Résurrections, revivifications ?


Dérogation ! En semaine pascale, nous lisons l’évangile de saint Jean de manière continue jusqu’à la Pentecôte ; et voilà qu’un saint perturbe la lecture ! Heureusement, c’est un évangile des apparitions du Ressuscité que l’on nous donne à la place. Une occasion de nous souvenir que nous demeurons dans le temps pascal !
Mais pourquoi ce texte ? C’est que saint Vincent Ferrier a obtenu beaucoup de miracles, des milliers, 3 000 disait le légat a latere Christi (du côté du Christ) ; et parmi ceux-ci des résurrections d’entre les morts. Saint Antonin de Florence, un autre frère de l’Ordre, archevêque de Florence, ayant vécu peu après saint Vincent a essayé de comptabiliser ces résurrections. Assez critique déjà, il n’en retient que 24 ! Mais c’est énorme !
Déjà dans l’Ancien Testament, Élie (1 R 17, 22), Élisée (2 R 4, 34) ont fait revenir à la vie un enfant mort ; en outre, Élisée sur son propre tombeau dans lequel il gisait depuis longtemps a provoqué un retour à la vie d’un mort qui a touché ses ossements (2 R 13, 21). Nous entendions le récit des Actes, ces jours-ci, avec Dorcas (Tabitha) que saint Pierre, le vicaire du Christ, a ressuscité (Ac 9, 40).
Il ne s’agit en aucun cas de réincarnation, du retour d’une âme dans une chair diverse, car on ne meurt qu’une fois d’une manière irréversible (cf. He 9, 27) ; ni d’expérience de sortie provisoire de l’âme de son corps comme le raconte l’écrivain Éric-Emmanuel Schmitt dans son récit autobiographique La nuit de feu (2015). À dire vrai, il s’agit dans les récits évoqués à la fois de plus (+) et de moins (-). De plus (+) : à chaque fois il y a eu une vraie mort, suivie d’une revivification ; et de moins (-) : il ne s’agit pas d’une résurrection d’entre les morts à la manière dont Jésus apparaît à ses disciples avec un corps gratifié de dots glorieuses, dont l’immortalité.

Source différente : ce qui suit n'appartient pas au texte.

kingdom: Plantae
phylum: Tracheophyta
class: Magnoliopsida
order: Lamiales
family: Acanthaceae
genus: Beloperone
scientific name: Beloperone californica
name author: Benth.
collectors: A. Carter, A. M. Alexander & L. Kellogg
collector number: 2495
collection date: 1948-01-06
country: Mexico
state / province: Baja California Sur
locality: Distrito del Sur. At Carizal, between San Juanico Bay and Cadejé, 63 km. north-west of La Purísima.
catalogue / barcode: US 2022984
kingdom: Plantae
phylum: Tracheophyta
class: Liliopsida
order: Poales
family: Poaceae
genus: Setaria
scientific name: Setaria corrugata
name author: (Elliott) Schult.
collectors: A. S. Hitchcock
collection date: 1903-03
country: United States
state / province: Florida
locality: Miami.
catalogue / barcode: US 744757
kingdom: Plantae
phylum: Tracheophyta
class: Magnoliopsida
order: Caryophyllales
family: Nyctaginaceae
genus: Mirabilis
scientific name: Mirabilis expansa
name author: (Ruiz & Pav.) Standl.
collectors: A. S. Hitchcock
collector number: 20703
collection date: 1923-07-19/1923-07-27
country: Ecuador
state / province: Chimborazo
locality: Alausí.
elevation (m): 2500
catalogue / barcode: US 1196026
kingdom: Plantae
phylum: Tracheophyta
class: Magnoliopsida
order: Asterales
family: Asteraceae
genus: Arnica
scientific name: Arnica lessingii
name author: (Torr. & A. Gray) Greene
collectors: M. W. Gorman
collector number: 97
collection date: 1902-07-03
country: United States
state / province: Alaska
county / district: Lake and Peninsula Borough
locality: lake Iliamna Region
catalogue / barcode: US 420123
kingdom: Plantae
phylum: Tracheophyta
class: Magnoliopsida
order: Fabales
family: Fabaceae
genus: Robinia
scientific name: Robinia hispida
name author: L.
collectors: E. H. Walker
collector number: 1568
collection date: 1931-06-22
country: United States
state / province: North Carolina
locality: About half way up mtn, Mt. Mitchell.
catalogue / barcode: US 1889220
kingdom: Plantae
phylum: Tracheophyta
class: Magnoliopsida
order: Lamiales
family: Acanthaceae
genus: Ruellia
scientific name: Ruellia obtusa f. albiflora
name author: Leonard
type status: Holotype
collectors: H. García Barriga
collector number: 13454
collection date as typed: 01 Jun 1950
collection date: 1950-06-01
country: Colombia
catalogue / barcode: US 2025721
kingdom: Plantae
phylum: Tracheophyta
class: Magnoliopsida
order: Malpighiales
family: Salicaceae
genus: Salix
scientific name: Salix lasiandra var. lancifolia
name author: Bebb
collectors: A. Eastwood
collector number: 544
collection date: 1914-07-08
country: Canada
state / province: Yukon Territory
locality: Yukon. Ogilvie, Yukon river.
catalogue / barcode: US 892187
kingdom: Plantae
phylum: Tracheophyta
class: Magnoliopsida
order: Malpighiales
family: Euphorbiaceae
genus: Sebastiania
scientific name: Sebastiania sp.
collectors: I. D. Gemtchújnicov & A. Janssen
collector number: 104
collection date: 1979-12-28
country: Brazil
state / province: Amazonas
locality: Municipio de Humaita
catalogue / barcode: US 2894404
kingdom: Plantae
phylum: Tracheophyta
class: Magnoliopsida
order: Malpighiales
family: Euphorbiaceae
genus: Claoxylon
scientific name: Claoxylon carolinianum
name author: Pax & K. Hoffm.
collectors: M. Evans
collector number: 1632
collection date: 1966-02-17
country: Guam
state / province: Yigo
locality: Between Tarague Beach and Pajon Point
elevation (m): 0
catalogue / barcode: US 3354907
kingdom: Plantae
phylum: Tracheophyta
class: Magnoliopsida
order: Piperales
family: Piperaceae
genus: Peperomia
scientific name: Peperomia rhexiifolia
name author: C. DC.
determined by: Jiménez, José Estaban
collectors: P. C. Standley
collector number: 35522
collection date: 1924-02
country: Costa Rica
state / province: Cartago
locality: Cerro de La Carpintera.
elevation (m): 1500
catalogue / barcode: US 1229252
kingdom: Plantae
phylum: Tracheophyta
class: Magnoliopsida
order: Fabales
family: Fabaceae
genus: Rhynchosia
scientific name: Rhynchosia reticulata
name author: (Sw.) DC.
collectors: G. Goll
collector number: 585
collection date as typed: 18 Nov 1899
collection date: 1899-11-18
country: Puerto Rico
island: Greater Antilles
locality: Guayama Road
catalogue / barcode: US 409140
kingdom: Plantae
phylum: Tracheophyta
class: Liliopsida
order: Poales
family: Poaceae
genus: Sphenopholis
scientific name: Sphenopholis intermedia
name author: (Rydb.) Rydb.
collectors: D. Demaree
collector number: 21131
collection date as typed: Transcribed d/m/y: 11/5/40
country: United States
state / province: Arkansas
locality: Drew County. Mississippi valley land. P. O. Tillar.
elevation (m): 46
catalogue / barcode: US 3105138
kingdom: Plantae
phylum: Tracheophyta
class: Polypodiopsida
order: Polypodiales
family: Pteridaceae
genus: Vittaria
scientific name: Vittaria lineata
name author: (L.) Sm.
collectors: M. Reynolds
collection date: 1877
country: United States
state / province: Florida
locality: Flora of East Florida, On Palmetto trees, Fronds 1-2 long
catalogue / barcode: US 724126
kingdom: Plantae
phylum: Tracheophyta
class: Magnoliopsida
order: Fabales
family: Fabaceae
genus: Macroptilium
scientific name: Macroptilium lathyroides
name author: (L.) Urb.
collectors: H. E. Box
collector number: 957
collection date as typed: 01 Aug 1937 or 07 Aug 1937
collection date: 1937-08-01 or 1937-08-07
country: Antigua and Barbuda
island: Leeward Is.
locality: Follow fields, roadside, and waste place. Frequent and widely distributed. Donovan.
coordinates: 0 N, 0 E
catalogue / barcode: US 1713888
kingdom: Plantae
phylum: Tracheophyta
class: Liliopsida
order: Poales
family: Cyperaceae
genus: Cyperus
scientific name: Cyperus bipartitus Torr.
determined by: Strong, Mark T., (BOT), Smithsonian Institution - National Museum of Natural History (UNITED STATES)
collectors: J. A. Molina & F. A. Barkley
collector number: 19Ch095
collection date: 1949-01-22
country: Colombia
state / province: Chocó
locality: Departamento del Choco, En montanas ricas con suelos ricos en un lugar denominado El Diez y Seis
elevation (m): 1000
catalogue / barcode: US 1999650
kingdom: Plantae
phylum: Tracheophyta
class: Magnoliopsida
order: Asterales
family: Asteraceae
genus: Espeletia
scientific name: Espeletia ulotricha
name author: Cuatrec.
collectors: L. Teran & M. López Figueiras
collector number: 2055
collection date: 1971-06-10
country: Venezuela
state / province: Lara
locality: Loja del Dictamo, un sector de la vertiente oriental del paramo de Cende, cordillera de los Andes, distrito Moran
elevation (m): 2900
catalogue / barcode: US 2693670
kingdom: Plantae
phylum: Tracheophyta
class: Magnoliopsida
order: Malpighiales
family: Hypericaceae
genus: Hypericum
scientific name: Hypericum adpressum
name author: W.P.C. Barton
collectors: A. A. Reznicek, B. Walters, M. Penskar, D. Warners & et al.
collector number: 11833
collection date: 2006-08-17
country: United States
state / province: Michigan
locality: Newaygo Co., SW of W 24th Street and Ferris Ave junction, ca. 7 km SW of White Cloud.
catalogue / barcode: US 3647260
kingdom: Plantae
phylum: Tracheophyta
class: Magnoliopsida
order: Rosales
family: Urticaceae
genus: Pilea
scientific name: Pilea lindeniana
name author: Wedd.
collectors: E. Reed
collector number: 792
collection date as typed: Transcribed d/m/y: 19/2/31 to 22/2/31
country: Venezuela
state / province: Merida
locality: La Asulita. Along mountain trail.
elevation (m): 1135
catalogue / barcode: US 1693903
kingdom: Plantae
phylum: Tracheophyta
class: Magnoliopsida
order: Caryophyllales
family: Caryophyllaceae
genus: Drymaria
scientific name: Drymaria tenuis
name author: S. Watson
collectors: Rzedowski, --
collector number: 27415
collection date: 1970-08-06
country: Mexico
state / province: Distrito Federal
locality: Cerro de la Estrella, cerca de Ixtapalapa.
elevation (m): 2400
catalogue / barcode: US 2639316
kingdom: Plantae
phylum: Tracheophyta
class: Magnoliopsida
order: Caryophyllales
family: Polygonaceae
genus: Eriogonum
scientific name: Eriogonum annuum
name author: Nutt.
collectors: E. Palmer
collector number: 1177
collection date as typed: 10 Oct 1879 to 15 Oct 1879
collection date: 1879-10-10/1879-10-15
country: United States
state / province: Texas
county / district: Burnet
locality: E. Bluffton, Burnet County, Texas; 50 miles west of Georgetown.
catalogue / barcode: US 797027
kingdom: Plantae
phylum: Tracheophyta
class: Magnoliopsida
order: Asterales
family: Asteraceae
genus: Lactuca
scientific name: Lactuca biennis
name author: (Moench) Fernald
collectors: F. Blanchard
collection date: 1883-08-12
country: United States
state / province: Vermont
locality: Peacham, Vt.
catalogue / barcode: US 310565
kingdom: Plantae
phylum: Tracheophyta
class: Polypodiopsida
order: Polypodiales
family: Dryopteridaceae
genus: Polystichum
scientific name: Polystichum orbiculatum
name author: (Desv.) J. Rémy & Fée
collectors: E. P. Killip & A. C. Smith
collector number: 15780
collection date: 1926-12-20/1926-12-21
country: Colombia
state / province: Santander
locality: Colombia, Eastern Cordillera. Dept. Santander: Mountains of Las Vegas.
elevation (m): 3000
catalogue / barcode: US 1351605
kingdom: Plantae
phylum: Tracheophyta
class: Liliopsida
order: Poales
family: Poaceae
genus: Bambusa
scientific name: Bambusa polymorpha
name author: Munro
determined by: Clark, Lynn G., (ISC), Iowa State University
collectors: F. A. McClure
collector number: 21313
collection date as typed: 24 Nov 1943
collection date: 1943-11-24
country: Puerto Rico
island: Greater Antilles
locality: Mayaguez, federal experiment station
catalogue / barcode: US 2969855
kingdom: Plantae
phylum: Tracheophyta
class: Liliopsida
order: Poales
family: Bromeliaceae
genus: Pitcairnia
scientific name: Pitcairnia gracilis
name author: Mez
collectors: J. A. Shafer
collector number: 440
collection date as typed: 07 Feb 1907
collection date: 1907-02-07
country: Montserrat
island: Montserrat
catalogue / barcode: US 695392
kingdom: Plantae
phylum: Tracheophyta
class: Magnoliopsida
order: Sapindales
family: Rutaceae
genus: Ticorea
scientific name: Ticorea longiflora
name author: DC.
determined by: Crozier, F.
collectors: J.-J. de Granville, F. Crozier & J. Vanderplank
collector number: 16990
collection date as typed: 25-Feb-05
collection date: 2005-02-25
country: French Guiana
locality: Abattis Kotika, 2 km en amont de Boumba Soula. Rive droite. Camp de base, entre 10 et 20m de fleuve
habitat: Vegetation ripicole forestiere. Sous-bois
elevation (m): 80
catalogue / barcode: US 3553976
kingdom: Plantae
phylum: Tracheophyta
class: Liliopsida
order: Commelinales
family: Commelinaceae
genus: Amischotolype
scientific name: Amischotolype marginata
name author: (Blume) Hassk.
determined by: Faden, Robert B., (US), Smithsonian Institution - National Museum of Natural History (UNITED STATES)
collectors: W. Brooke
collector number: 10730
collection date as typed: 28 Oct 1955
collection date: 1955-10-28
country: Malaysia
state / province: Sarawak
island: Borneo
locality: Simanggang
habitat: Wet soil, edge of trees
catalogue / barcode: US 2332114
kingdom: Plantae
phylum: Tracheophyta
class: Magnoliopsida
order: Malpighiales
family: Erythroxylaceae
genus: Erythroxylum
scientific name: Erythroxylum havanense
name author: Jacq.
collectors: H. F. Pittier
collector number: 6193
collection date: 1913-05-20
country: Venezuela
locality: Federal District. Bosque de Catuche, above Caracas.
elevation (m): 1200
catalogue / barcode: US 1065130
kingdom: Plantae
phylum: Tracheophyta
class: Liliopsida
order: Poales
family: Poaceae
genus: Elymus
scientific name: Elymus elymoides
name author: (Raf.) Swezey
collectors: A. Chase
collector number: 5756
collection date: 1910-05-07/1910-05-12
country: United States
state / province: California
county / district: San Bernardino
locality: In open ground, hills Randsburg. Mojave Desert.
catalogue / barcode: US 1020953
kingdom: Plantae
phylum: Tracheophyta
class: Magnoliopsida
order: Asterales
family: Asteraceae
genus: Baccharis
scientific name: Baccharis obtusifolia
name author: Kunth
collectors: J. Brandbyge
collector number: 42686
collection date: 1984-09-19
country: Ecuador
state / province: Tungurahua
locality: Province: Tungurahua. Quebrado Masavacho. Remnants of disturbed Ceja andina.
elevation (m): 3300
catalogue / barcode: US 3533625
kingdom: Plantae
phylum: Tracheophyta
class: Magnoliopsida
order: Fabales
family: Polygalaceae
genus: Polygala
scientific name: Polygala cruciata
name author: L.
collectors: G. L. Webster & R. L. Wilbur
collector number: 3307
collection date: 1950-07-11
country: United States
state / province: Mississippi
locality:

Les personnes des deux sexes que Jésus a pareillement fait revenir à la vie ont dû mourir une deuxième fois. On en compte trois :
1. Dans la chambre haute où gît une fillette, Jésus arrive à la demande du père : « Et prenant la main de l’enfant, Jésus lui dit : “Talitha koum”, ce qui se traduit : “Fillette, je te le dis, lève-toi !” » (Mc 5, 41).
2. Au fils de la veuve de Naïm, Jésus s’approchant touche le cercueil, et les porteurs s’arrêtent. Et il dit : « Jeune homme, je te le dis, lève-toi » (Lc 7, 14).
3. Après avoir affirmé au loin à ses disciples : « Lazare est mort » (Jn 11, 14), Jésus revient à Béthanie ; alors qu’il demande que l’on roule la pierre du tombeau, « Marthe, la sœur du mort [réaliste] lui dit : “Seigneur, il sent déjà : c’est le quatrième jour” (Jn 11, 39). Rien n’arrête Jésus : « Jésus s’écria d’une voix forte : “Lazare, viens dehors !” Le mort sortit, les pieds et les mains liés de bandelettes, et son visage était enveloppé d’un suaire. Jésus leur dit : “Déliez-le et laissez-le aller” » (Jn 11, 43-44).
Saint Augustin remarque que la mort, au fil de ces trois résurrections, se fait de plus en plus prégnante : d’abord au lit ; puis dans le cercueil ; puis dans le tombeau. À chaque fois, Jésus triomphe ! Qui oserait douter de la toute-puissance victorieuse du Christ ! « C’est un principe certain que la vie de l’Église entière doit reproduire au cours des âges la vie temporelle du Christ qui est sa tête (¹) » (Charles Journet).
Comment alors ne pas croire aux revivifications obtenues à la prière de saint Vincent Ferrier ? Des dérogations à la nature, sans doute à demander avec foi ! Ces récits de résurrection étayent un désir de libération. Confiance pour notre quotidien qui va passer du confinement au dé-confinement ! Amen !
(1). Charles JOURNET, « Le point de vue théologique sur les Sueurs de sang et les stigmatisations », Études carmélitaines, 21e année, n° 2 (oct. 1936), p. 171-187 [p. 186].